7

足早に王宮内を過ぎる。
そろそろ出口のドアが見えるか見えないかというところ。わたしが最も恐れていたことが起こった。遠目でもはっきりわかる。王宮では遭遇率が高いだろうと危惧していたけど、全くその通りだった。
わたしははじめからこのシルエットを探してどうにか彼の視界にだけは入らないようにしていたというのに…わたしのような平凡なステータスを持つ人間が、彼のような天才にかなうはずもなかった。気付いた時には既に視線に捕らわれて、わたしは身動きをする気も起きなくなってしまった。走って逃げたところで、この人から逃げ切れるはずもないのだ。


「…リュゲル…」
「ん?あああ!!ナマエ!!ナマエだ!!久しぶりだなー!!」
「ガンダレス」
「ん?どうしたんだよリュゲル兄?」
「悪いが少し二人きりにしてくれないか?」
「え?よくわかんないけどわかったよ!またあとでなー!」


その綺麗な瞳でわたしの心を穿ちながら、クラリネットの心地よい音を生む。何も知らない元気な片割れはわたしに笑顔で手を振り、どこかへ行ってしまった。わたしと彼の間に落ちる曇天がひやりと足元をすくって、今すぐこの場から逃げ出したい気持ちになった。


「…避けてただろ」
「…えっと…」
「無理もないか…あんな事があれば、気まずくて当然だ」
「…」
「避けられているとわかっていたが、俺も戦いが終わった後沢山考えていた」
「……」
「それで答えが出たんだが、俺は諦めないことにした」
「…え?」


わたしはどんなふうに拒絶され、罵られ、それで嫌いだとかそんな身に覚えのある鉄鎚を振り下ろされるのだろうと考えていた。わたしはそれだけ酷いことをしたのだ。だから拍子抜けした。諦めない、どうして、そもそも…


「な、なにを…」
「お前のことをだ」
「……」
「わかってる。あの時のお前は案内人として、そしてイクサルフリートとして立場があった。俺もファラム・ディーテの一員だった。でも今は…」


2歩、3歩、距離を詰められるとより鮮明に見える。どうしてこんなに綺麗なんだろう。その瞳に涙を乗せたのはわたしなのに、どうしてそんな奴に……

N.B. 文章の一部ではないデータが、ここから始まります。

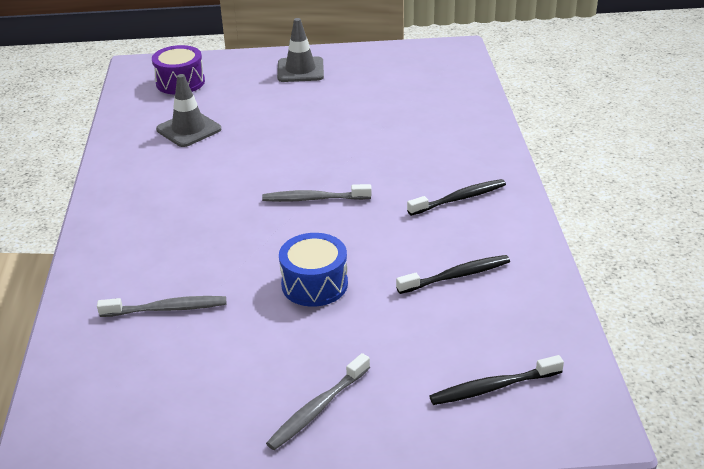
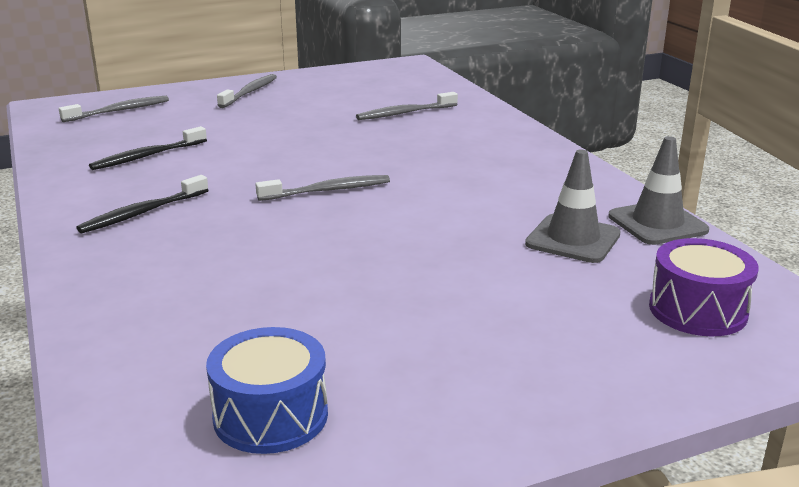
camera: 160 degrees right, 10 degrees down
(300, 70) = (501, 377): grey traffic cone -> grey traffic cone (657, 223)
(314, 284) = (286, 137): blue drum -> blue drum (270, 415)
(493, 387) = (119, 111): black toothbrush -> grey toothbrush

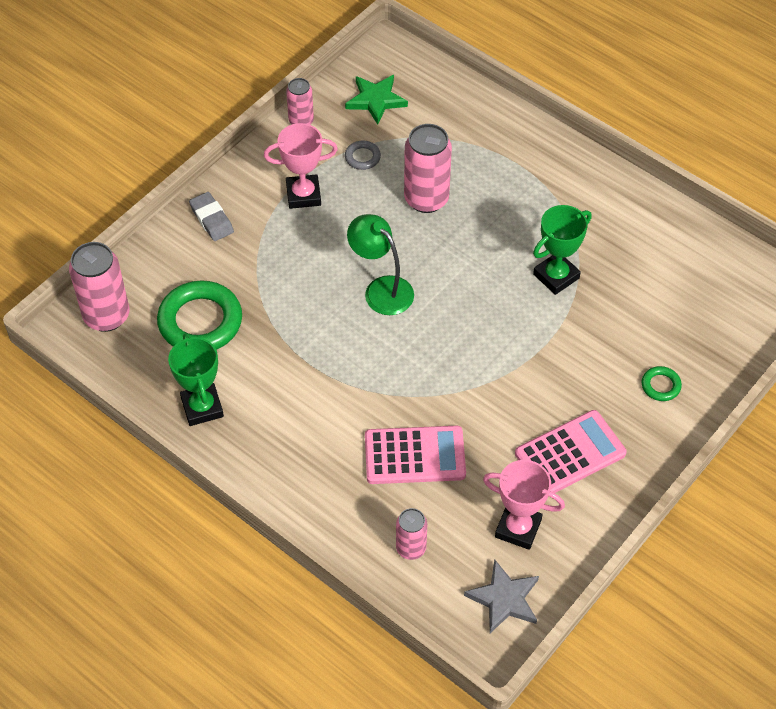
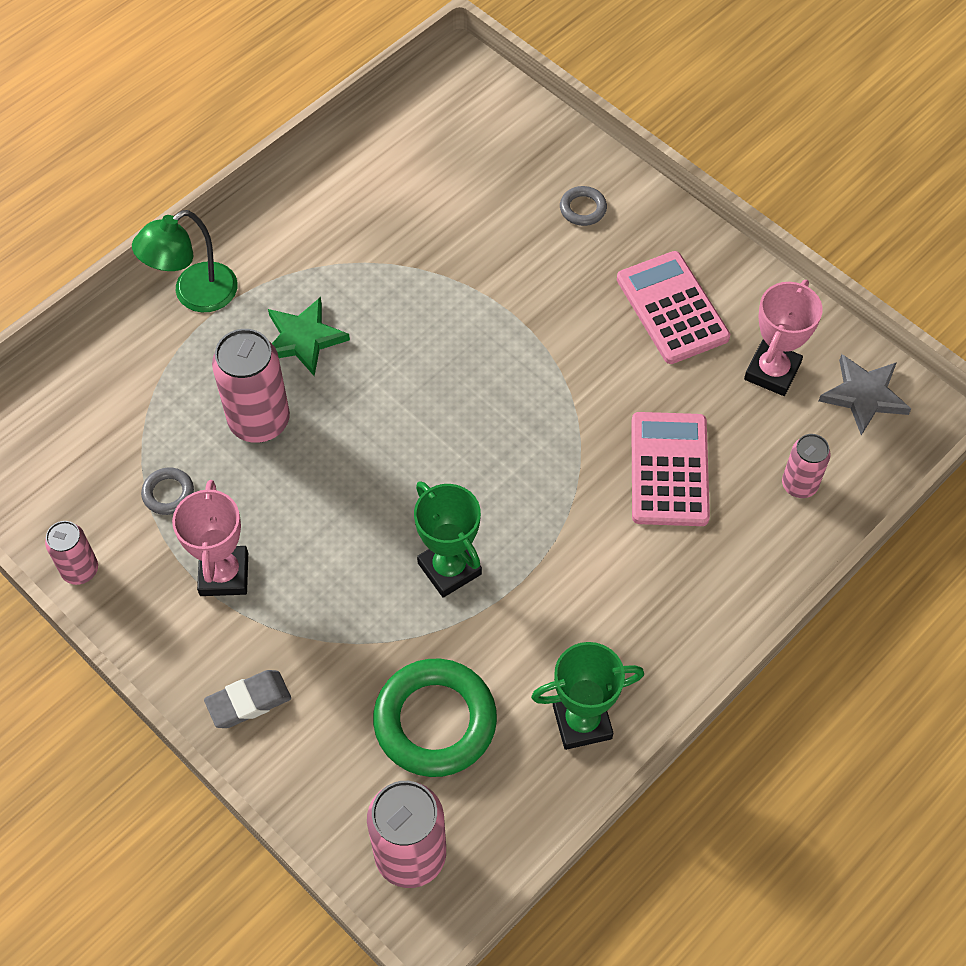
camera: 85 degrees left, 5 degrees up
(376, 100) = (62, 468): green star -> green star (303, 339)
(381, 289) = (406, 487): green lamp -> green lamp (195, 295)
(556, 276) = (410, 290): green trophy -> green trophy (449, 568)
(660, 386) = (583, 209): green ring -> grey ring

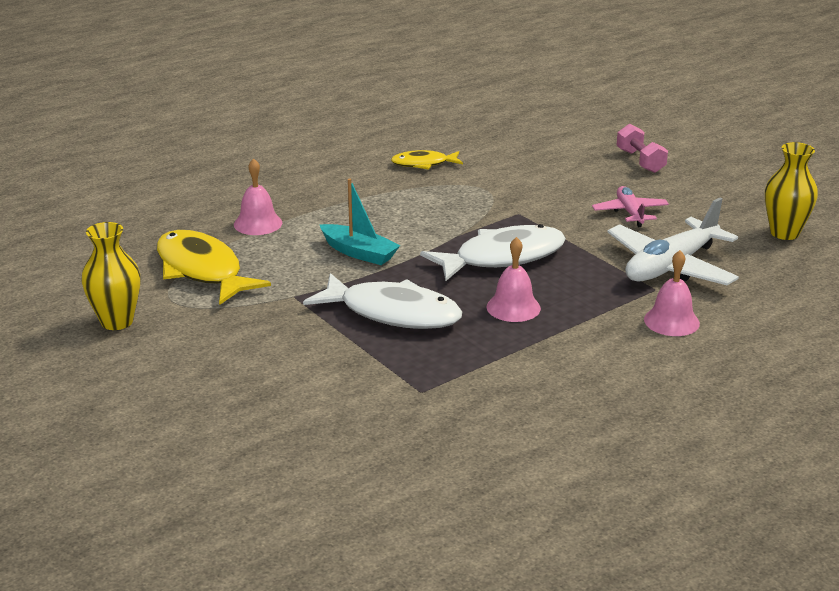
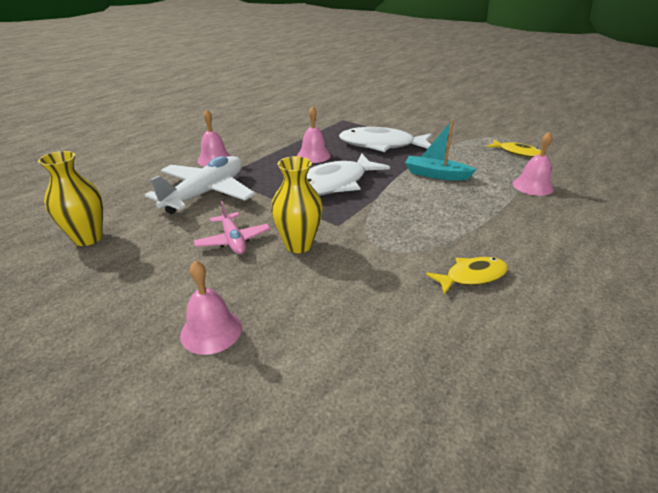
camera: 165 degrees right, 5 degrees up
(117, 321) = (517, 127): yellow vase -> yellow vase (298, 245)
(202, 270) = (517, 153): yellow fish -> yellow fish, size x0.55
(640, 161) = (211, 331): pink dumbbell -> pink bell

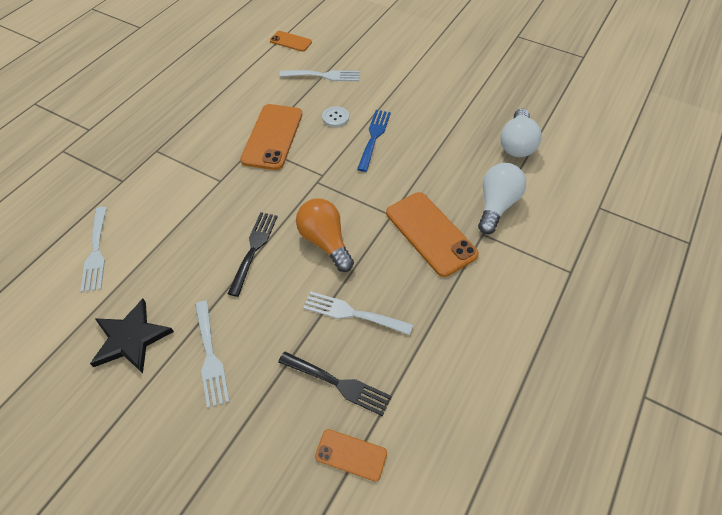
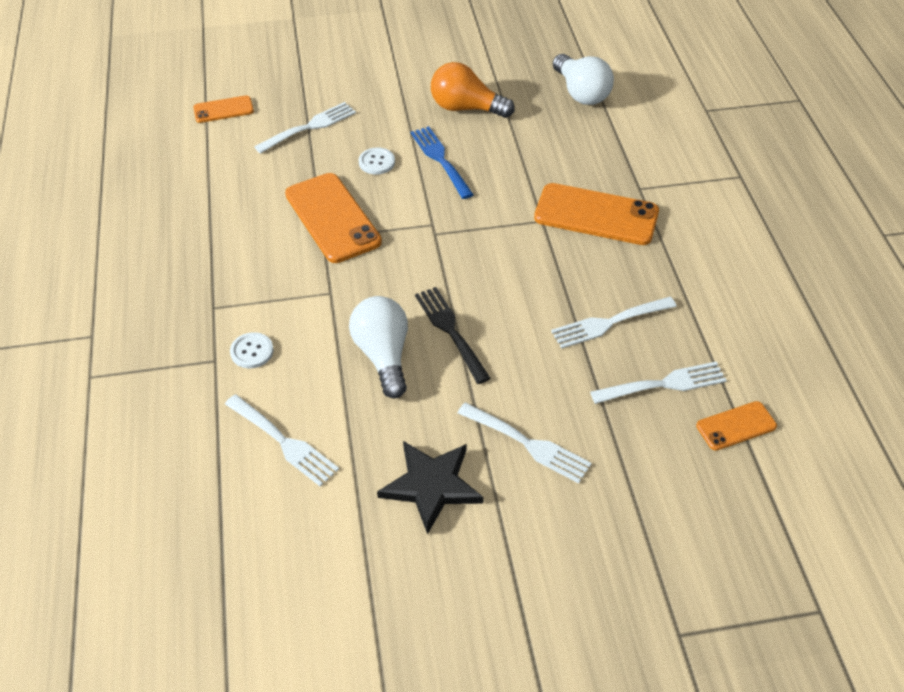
camera: 40 degrees left, 5 degrees down
(143, 188) = (252, 351): none -> white button
(325, 242) = (511, 281): orange light bulb -> orange light bulb (466, 108)
(338, 383) = (663, 384): black fork -> white fork
(496, 205) = (624, 157): white light bulb -> white light bulb (383, 355)

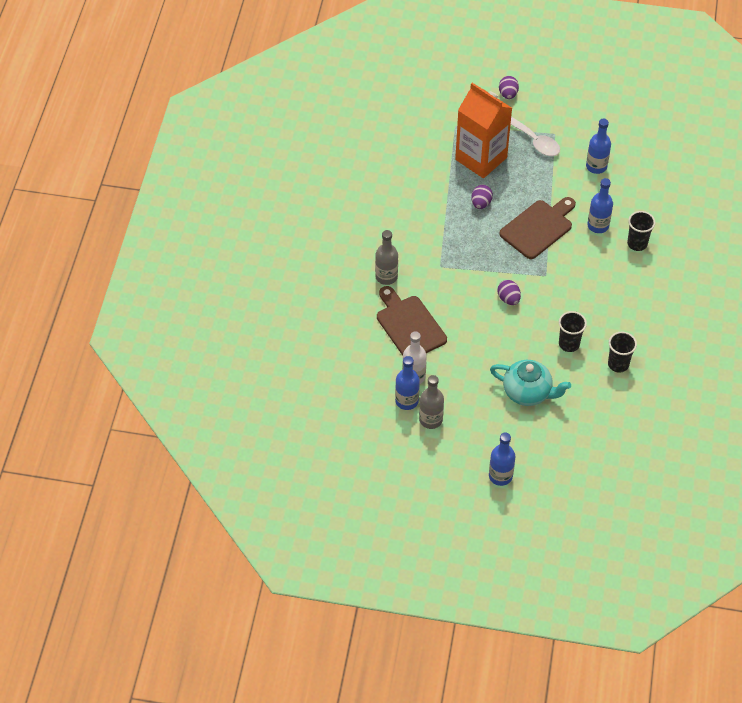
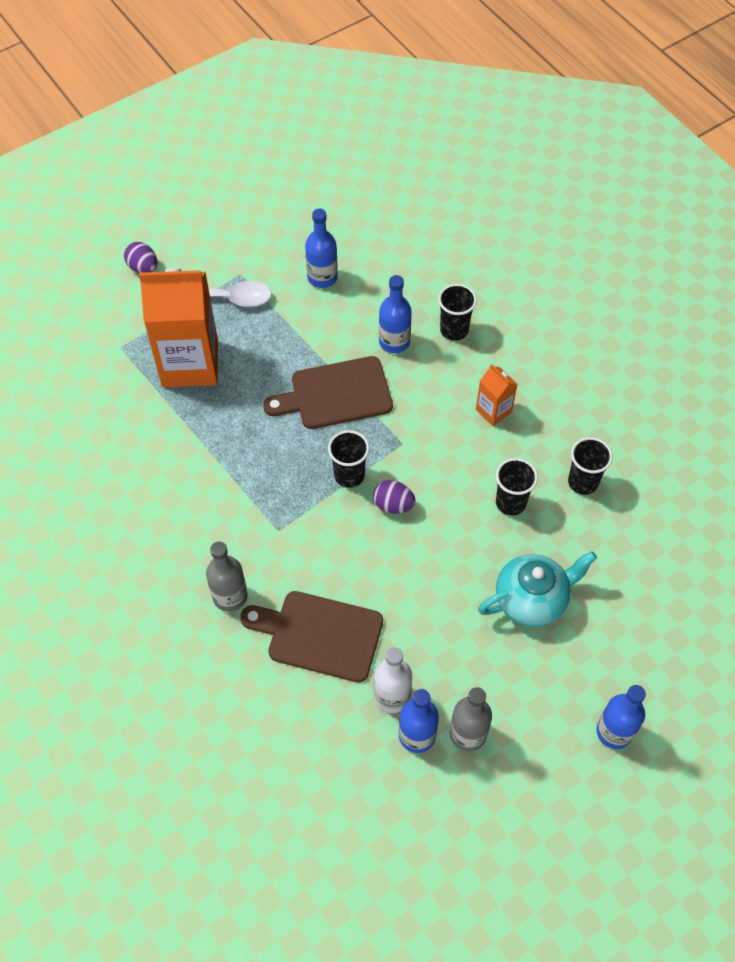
camera: 45 degrees left, 5 degrees up
(481, 203) = (245, 416): purple egg -> none
(502, 269) = (349, 475): none -> black cup
(538, 228) = (336, 394): brown cutting board -> brown cutting board turned 105 degrees counterclockwise
(611, 297) = (493, 411): none -> orange carton

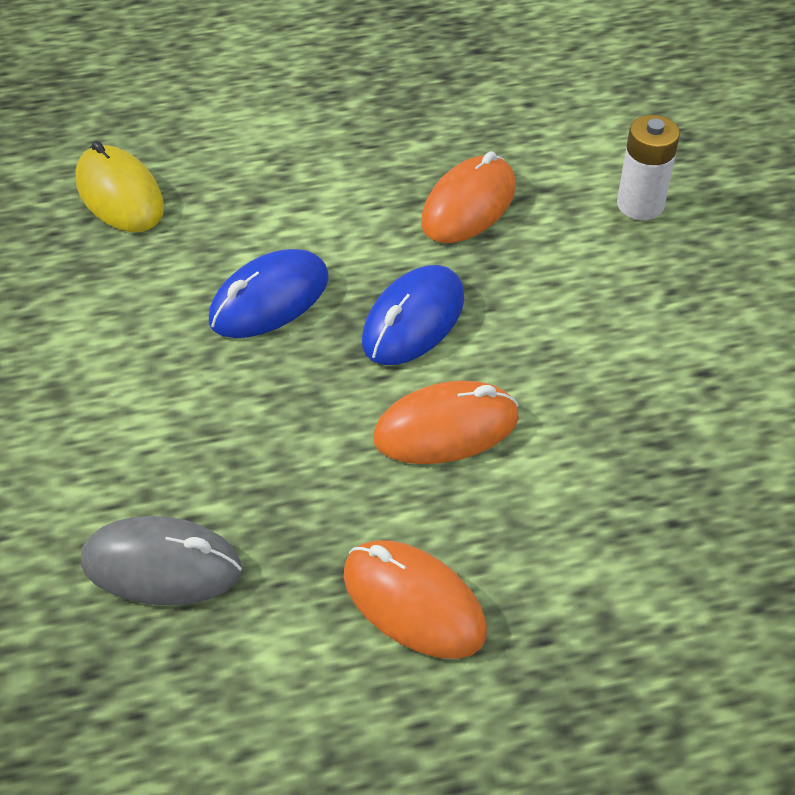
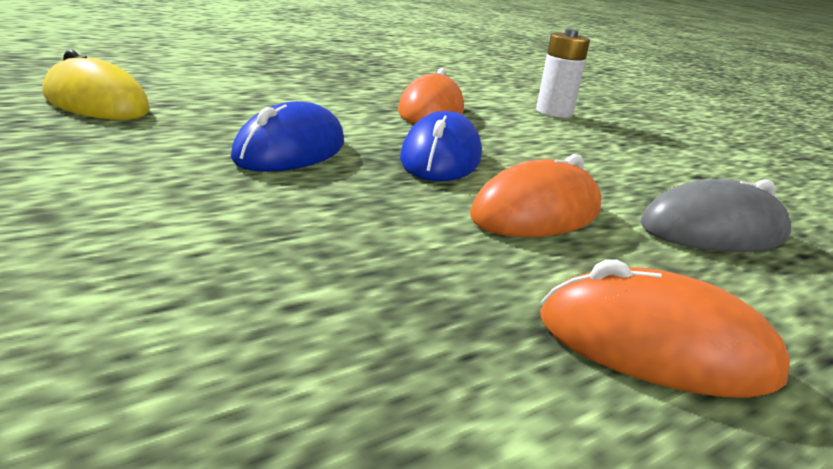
camera: 25 degrees left, 25 degrees down
(162, 566) = (276, 360): grey mouse -> grey mouse (713, 231)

「銀河に生まれて、幸運にも出会うことができた ただの二つの生命だ」
「…!」
「イクサルの事を忘れろとは言わない。俺もお前の言葉を忘れるつもりはない。でも諦めるつもりもない」


どうしてそんな結論に至ったのか理解する勇気がなくて、澄んだ瞳から目を逸らしてしまった。少し落胆したような空気を感じて申し訳なくなる。


「だから、避けるのは出来ればやめてほしい。それから、今までの事は別として今のお前の気持ちを聞かせてくれないか、少しずつでいい」
「……まだ、」
「…うん」
「まだ、整理が全然ついてない。申し訳なさとか、信じられないだとかいっぱい考えちゃう、だから」
「ああ、」
「もう少しだけ、気持ちを言うのは待ってくれませんか」
「…わかった」
「出来るだけ避けないようには、するから」
「…充分だ」


はにかむような笑顔。花の香りがするようだった。優しくて、真っさらで、面白くて、出来た人だ。そりゃあ少し足りないものもあるけど、それすら魅力的な人だ。彼自身は、わたしに何も悪いことをしていない。それをわかっていてなお沸き立つ想いが色々な事をしてしまったのだ。この綺麗な人に、酷いことを。

わたしもたくさん考えなければいけないことがある。話さなくちゃいけない人がいる。こんな事になるなら、あんな風にディーテの皆と…リュゲルと仲良くならなかった方が良かったのかもしれない。それでも何か、温かいものを求めていた事は否めない。冷えた心を寄り添わせるように凍らせた人達のことを、切り離すことなんでできないのに。

リュゲルとわかれて帰路についたわたしは一人、思い出していた。気持ちを整理するために。